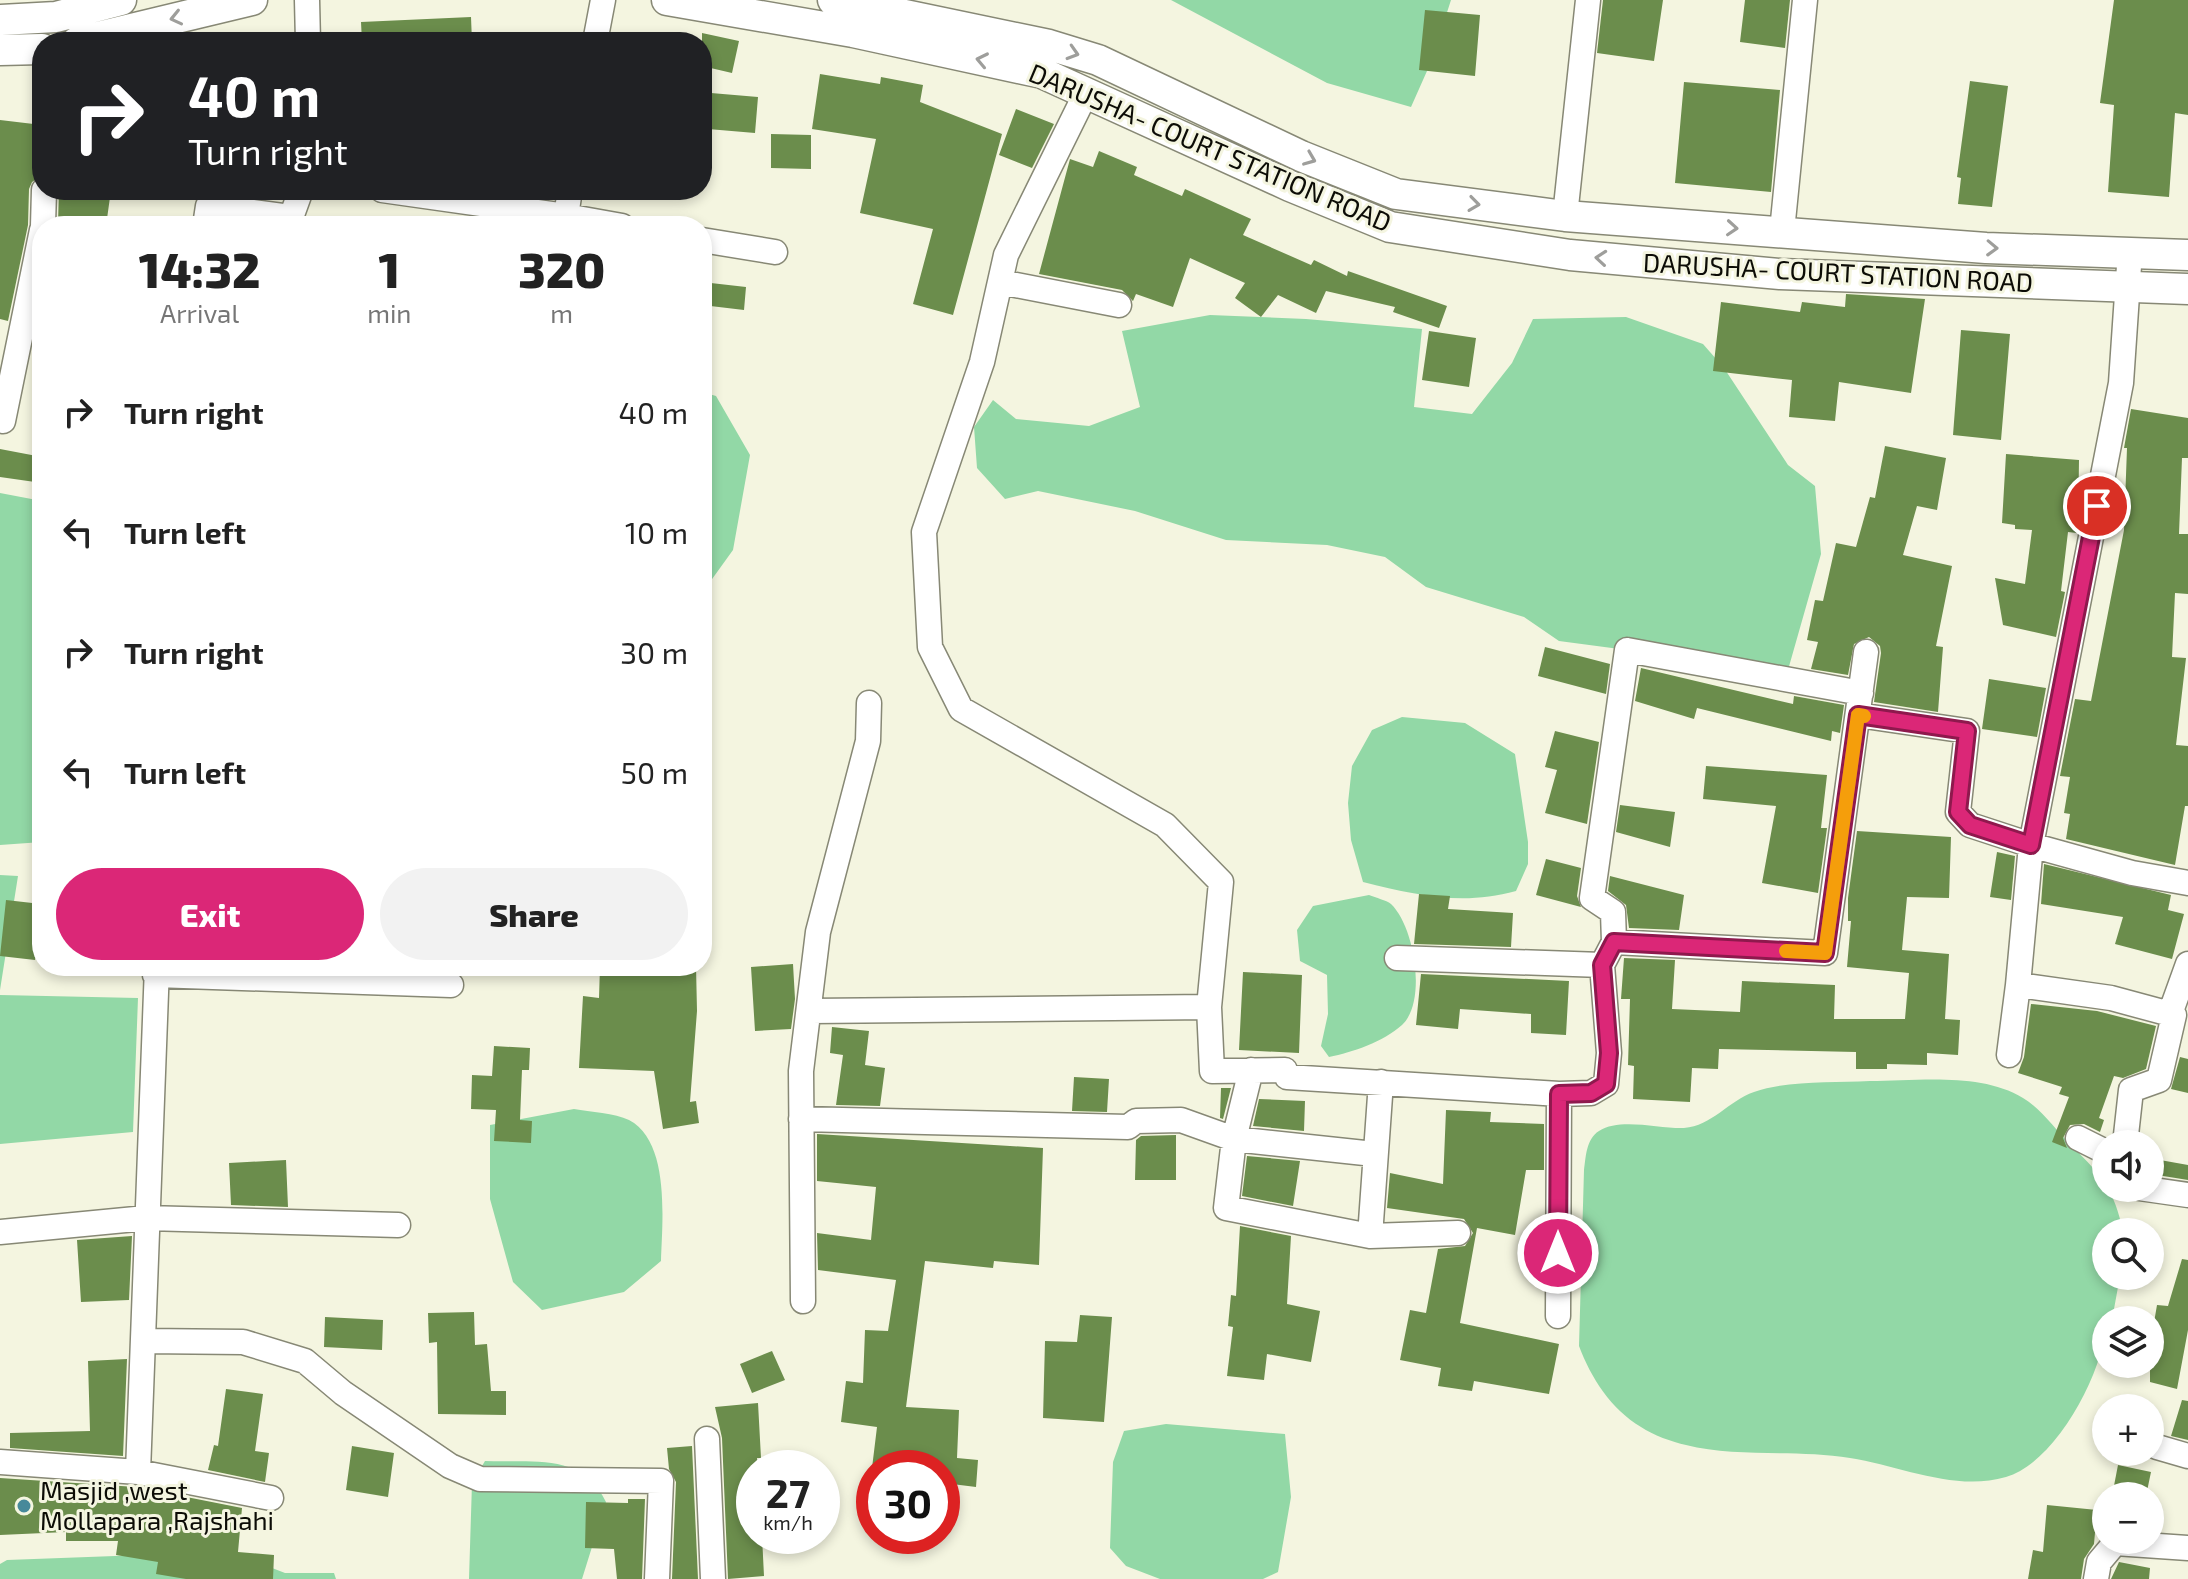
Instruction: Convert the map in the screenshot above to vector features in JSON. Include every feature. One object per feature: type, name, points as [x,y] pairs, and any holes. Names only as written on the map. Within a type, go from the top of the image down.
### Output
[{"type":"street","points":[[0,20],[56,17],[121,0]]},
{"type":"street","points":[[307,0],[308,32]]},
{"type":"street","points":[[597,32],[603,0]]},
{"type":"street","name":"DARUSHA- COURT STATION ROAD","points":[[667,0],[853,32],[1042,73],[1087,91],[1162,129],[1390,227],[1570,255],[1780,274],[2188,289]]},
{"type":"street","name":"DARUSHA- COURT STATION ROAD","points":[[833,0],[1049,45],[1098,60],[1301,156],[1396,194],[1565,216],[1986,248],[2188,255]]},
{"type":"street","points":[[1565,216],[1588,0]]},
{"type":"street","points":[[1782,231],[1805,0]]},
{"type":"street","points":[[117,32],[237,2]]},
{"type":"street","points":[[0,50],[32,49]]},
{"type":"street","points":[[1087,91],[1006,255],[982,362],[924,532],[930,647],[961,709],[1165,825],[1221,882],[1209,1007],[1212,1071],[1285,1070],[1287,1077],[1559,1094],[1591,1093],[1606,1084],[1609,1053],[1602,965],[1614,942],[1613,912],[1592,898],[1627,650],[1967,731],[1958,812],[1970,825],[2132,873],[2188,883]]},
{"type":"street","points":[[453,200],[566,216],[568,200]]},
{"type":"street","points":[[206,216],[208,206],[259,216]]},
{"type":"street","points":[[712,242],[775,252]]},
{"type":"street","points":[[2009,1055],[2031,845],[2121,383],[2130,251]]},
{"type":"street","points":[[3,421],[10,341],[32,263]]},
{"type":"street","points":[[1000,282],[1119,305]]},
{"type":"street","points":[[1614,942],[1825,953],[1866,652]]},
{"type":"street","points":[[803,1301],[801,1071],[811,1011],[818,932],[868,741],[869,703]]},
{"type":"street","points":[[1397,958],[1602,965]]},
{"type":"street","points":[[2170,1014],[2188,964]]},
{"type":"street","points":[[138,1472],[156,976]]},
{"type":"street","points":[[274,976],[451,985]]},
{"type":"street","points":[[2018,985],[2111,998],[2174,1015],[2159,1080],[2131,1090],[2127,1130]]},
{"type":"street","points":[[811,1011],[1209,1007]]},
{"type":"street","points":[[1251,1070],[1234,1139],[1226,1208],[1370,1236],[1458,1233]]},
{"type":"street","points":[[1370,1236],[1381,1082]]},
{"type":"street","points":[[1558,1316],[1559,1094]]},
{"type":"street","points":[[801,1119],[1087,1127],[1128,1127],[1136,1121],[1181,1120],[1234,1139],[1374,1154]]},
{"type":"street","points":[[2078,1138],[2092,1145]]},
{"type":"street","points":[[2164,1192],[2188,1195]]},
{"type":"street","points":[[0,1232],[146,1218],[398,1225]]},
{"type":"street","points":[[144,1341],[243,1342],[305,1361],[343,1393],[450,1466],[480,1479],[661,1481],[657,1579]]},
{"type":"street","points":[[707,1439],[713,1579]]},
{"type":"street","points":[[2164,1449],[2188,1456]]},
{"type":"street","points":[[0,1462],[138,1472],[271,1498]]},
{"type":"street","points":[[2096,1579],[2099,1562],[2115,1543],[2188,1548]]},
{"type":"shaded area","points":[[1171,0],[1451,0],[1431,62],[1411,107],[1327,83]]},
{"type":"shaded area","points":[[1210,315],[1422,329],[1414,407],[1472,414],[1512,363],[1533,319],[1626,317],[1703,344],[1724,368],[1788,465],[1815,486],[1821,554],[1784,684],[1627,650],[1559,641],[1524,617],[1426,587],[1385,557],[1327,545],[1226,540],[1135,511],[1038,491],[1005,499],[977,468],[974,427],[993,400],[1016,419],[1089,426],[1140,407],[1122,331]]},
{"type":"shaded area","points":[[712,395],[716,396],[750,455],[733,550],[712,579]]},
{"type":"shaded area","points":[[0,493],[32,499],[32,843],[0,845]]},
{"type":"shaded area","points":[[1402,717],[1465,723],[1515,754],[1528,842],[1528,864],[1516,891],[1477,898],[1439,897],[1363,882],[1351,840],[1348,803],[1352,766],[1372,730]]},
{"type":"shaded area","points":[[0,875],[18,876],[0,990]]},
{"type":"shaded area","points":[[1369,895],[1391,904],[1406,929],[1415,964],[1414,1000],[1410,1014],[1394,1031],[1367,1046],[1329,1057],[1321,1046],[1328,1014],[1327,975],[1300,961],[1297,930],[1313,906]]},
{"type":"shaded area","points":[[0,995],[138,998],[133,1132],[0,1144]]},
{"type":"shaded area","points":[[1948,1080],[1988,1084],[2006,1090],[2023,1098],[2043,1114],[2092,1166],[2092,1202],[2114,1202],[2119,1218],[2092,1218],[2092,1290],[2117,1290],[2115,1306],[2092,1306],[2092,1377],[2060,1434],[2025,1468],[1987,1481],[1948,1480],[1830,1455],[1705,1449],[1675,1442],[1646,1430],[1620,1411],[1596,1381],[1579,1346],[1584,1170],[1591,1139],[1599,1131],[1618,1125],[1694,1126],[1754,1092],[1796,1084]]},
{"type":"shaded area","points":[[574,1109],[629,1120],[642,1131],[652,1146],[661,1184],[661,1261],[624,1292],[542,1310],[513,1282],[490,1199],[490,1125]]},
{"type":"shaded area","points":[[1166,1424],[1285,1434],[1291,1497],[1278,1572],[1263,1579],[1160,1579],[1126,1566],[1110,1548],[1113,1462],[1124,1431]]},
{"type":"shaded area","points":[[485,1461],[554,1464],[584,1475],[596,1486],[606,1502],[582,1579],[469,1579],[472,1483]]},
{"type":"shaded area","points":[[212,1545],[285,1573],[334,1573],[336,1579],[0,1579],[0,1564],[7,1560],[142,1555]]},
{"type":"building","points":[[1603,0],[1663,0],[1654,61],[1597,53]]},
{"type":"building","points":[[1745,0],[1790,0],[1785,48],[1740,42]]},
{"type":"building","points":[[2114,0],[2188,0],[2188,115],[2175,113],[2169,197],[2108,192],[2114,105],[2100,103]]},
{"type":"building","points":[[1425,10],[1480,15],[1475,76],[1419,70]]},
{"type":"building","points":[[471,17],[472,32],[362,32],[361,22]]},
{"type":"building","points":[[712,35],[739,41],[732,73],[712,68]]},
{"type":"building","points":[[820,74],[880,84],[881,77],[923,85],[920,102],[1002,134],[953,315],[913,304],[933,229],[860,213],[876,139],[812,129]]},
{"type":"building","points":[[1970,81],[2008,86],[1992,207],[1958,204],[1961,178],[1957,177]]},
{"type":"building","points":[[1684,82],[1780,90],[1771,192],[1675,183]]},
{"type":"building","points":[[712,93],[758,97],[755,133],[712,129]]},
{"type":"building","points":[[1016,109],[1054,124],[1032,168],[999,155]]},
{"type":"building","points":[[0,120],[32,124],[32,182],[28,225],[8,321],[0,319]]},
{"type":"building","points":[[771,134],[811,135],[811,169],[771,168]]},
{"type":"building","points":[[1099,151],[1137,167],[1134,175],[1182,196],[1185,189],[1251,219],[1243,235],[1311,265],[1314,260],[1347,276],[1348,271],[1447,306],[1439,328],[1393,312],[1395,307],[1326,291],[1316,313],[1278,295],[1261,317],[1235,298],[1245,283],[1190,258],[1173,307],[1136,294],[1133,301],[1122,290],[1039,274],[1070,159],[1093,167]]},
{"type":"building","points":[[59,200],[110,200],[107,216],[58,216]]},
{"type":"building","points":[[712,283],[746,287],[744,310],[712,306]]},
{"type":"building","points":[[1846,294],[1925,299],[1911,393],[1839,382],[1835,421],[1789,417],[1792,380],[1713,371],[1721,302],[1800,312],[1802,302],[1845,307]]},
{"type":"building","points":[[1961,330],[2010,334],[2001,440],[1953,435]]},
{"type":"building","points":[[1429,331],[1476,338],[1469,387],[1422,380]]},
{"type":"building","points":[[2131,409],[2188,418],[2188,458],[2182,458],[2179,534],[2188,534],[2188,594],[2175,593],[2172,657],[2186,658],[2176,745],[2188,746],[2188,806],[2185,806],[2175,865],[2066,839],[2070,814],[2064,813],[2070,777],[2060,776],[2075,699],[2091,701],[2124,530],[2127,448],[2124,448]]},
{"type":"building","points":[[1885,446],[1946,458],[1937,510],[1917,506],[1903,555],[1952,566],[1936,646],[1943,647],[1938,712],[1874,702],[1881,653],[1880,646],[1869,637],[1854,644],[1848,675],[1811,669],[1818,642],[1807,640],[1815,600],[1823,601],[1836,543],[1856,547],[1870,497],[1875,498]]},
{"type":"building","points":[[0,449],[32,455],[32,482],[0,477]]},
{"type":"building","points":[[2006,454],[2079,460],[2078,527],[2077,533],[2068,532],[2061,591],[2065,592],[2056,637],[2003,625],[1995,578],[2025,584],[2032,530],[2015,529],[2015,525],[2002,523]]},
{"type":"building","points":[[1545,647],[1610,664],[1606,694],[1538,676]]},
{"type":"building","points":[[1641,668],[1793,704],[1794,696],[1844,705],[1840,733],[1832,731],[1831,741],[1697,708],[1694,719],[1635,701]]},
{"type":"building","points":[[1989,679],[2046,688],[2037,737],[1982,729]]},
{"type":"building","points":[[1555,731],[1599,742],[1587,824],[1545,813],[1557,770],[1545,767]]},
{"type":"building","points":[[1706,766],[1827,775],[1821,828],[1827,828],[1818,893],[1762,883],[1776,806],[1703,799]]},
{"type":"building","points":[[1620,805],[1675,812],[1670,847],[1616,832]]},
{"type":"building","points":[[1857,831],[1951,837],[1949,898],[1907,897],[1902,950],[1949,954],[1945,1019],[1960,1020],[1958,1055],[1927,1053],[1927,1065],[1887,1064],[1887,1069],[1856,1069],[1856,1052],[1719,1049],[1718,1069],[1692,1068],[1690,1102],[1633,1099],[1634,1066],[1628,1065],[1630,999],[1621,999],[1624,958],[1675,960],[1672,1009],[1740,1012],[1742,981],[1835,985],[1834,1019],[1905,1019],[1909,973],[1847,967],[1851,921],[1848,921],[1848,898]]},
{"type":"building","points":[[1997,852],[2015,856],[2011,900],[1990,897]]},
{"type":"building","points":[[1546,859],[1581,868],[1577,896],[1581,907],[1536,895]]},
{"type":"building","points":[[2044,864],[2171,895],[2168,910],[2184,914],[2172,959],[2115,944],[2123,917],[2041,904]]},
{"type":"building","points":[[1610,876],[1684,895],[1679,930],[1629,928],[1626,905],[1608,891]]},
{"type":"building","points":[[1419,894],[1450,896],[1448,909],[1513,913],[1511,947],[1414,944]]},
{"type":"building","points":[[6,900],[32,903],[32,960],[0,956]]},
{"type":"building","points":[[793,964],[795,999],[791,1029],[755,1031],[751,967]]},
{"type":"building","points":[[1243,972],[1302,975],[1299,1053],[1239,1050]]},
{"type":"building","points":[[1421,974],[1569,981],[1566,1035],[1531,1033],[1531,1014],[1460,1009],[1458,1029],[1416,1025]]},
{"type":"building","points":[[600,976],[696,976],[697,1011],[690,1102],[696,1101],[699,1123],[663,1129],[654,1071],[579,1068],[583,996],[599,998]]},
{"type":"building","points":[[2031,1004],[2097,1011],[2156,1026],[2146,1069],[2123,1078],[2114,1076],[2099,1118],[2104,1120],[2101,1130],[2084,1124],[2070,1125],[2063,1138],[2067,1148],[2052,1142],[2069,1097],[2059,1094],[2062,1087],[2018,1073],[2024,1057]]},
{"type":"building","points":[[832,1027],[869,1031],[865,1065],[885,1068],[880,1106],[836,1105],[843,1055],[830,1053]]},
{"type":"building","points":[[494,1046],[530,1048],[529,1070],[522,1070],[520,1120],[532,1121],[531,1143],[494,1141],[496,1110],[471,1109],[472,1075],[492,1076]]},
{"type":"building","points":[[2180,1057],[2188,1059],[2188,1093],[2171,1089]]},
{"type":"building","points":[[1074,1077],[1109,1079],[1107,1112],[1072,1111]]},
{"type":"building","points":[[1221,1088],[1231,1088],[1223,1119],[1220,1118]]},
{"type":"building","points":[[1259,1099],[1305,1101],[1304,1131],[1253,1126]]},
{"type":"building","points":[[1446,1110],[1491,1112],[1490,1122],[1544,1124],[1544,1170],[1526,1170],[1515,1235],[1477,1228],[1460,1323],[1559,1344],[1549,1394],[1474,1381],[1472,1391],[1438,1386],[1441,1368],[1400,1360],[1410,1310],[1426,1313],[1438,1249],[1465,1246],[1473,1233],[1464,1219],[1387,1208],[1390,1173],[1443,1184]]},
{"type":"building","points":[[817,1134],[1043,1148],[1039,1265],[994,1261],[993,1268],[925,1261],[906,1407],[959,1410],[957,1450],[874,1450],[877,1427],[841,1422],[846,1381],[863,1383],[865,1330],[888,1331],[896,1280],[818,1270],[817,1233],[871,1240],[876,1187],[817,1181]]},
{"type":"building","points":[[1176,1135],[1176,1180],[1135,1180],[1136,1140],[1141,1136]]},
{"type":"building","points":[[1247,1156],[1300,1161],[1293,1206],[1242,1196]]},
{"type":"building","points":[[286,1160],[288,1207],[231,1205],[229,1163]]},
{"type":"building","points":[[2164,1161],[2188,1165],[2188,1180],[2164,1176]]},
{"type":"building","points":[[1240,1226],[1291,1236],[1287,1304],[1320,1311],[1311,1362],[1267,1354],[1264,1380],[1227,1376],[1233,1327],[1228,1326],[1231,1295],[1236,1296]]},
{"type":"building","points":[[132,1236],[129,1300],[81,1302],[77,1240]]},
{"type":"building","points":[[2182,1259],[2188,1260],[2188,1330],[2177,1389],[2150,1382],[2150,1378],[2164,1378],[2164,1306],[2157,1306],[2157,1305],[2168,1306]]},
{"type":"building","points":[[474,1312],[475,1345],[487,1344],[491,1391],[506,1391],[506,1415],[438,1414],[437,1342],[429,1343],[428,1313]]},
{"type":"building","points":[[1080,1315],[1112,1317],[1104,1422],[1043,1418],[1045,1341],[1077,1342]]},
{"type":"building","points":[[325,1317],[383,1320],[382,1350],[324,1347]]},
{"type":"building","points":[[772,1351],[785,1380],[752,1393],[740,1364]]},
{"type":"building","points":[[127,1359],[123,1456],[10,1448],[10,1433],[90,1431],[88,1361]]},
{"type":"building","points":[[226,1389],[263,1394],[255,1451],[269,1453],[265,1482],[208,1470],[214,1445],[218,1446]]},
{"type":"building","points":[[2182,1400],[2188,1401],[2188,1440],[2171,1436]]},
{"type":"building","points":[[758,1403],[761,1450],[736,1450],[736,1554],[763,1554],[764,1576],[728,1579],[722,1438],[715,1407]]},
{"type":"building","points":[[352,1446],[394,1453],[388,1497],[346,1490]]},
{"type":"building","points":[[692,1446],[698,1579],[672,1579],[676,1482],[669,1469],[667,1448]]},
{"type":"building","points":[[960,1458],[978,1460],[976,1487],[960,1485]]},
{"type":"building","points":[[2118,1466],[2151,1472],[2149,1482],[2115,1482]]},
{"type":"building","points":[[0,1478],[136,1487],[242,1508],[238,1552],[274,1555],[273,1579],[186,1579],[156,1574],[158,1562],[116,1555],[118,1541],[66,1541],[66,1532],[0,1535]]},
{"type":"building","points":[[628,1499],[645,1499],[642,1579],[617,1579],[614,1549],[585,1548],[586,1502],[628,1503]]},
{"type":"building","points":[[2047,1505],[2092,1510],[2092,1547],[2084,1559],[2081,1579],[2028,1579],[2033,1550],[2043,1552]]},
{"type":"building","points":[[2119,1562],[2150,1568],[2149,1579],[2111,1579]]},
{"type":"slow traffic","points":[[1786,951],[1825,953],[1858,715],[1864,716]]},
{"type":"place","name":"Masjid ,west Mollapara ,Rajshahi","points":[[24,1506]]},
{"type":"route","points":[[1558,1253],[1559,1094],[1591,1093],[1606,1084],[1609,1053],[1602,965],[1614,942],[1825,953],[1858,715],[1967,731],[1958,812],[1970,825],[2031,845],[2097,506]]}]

--

▶ EXERCISE BRIEF
The string "DARUSHA" may appear in the entries. Say how many lines contain it, as a bare number.

▶ RESULT OF THIS EXERCISE
2